Secret to keeping friendships alive revealed

Your ability to keep long-distance friendships alive may depend on your gender, according to a new study.

Whereas a good gossip on the phone is enough for women to stay close to each other, regular calls have absolutely no effect on men.

According to psychologists at Oxford University, male friends need to make the effort to meet up face to face if their “bromance” is to survive.

Professor Robin Dunbar followed a group of 30 teenagers as they left home to start university or pursue careers, and found a “striking sex difference” in the factors that decided whether a friendship flourished or floundered.

He said: “The caricature is if you move away to another town, girls will be on the phone or Facebook with each other to keep the relationship going.

“With guys, it is ‘out of sight, out of mind’. They just find four more guys to go drinking with.”

Guys need face time, not Facetime, for their friendship to last
Image Caption: Guys need face time, not Facetime, for their friendship to last

Prof Dunbar explained that male friendships endure when mates meet up and do stuff together – whether it is a drink down the pub, watching the football, or playing a five-a-side game.

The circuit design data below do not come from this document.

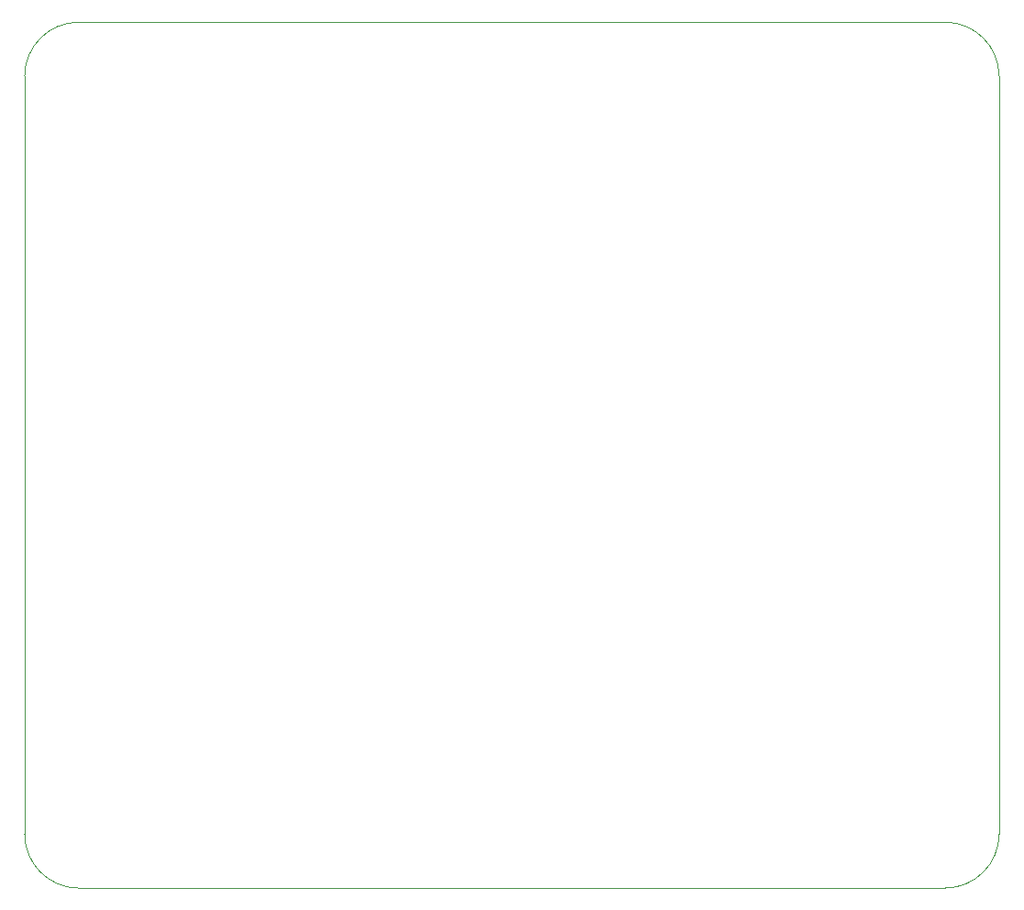
<source format=gbr>
%TF.GenerationSoftware,KiCad,Pcbnew,8.0.3*%
%TF.CreationDate,2024-11-10T15:02:54+09:00*%
%TF.ProjectId,PWM_isolation,50574d5f-6973-46f6-9c61-74696f6e2e6b,rev?*%
%TF.SameCoordinates,Original*%
%TF.FileFunction,Profile,NP*%
%FSLAX46Y46*%
G04 Gerber Fmt 4.6, Leading zero omitted, Abs format (unit mm)*
G04 Created by KiCad (PCBNEW 8.0.3) date 2024-11-10 15:02:54*
%MOMM*%
%LPD*%
G01*
G04 APERTURE LIST*
%TA.AperFunction,Profile*%
%ADD10C,0.050000*%
%TD*%
G04 APERTURE END LIST*
D10*
X185000000Y-50000000D02*
G75*
G02*
X190000000Y-55000000I0J-5000000D01*
G01*
X100000000Y-55000000D02*
G75*
G02*
X105000000Y-50000000I5000000J0D01*
G01*
X185000000Y-50000000D02*
X105000000Y-50000000D01*
X190000000Y-125000000D02*
G75*
G02*
X185000000Y-130000000I-5000000J0D01*
G01*
X100000000Y-55000000D02*
X100000000Y-125000000D01*
X105000000Y-130000000D02*
G75*
G02*
X100000000Y-125000000I0J5000000D01*
G01*
X190000000Y-125000000D02*
X190000000Y-55000000D01*
X105000000Y-130000000D02*
X185000000Y-130000000D01*
M02*

</source>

He believes that telephone calls work better for women because female friendships have a greater intensity than male ones – and are more similar to romantic relationships, which can break catastrophically.

Because of this, women are more motivated to safeguard their friendships – even over long distances.

Prof Dunbar is best known for his theory that all primates, including humans, only have the mental capacity to maintain a stable friendship with a maximum of 150 people.

This threshold is known as Dunbar’s Number, and it is believed to be because our brain sizes – not to mention our time – is limited.